Salah satu cerita yang penulis ketahui tentang ke ta’dhiman Syaikhona Kholil terhadap gurunya adaah suatu ketika Syekhona Kholil berada di didepan pintu suatu majelis ilmu, dan beliau mengetahui bahwa gurunya akan meninggalkan majelis ilmu tersebut, maka beliau berdiri untuk men ta’dhimi atau menghormati gurunya yang akan meninggalkan tempat majelis ilmu tersebut.
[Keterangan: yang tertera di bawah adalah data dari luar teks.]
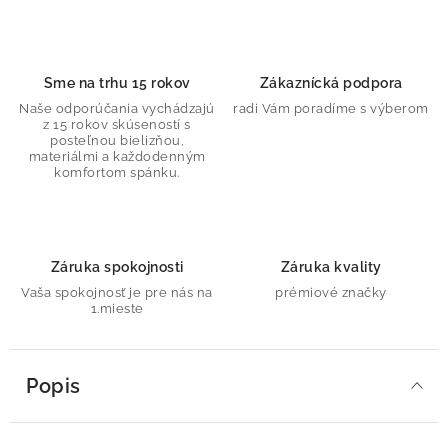
Sme na trhu 15 rokov
Zákaznícká podpora
Naše odporúčania vychádzajú
radi Vám poradíme s výberom
z 15 rokov skúseností s
posteľnou bielizňou,
materiálmi a každodenným
komfortom spánku.
Záruka spokojnosti
Záruka kvality
Vaša spokojnosť je pre nás na
prémiové značky
1.mieste
Popis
Akan tetapi yang menjadi nilai ke ta’dhiman yang lebih dari Syekhona Kholil adalah ketika semua orang kembali duduk saat guru tersebut sudah keluar dari pintu majelis ilmu tersebut, maka lain halnya dengan Syekhona Kholil, beliau berdiri dan menunduk ketika guru tersebut melewati didepannya, dan masih dengan posisi yang sama yakni berdiri sambil memandang guru tersebut sampai benar benar hilang dari indra penglihatan beliau tak peduli selama dan sepanjang apa perjalanan guru tersebut.
Masjid Syekhona Kholil
Peninggalan Syekhona Kholil yang masih bertahan sampai sampai saat ini adalah Masjid Syekhona Kholil yang terletak di Kabupaten Bangkalan Madura. Didalam Masjid ini terdapat makam beliau yang pada saat itu wafat diumur 105 tahun.
Keindahan Masjid ini menjadi nilai ketertarikan tersendiri bagi para peziarah, dan tidak pernah sepi dari peziarah setiap harinya. Yang menjadi daya tarik keindahan masjid ini adalah bentuk kaligrafi yang bercampur elemen warna emas yang menghiasi di setiap dinding masjid ini. Inilah sedikit biografi tentang Syaikhona Kholil Bangkalan.
*) Mahasiswa Semester Satu UIN Sunan Ampel Surabaya.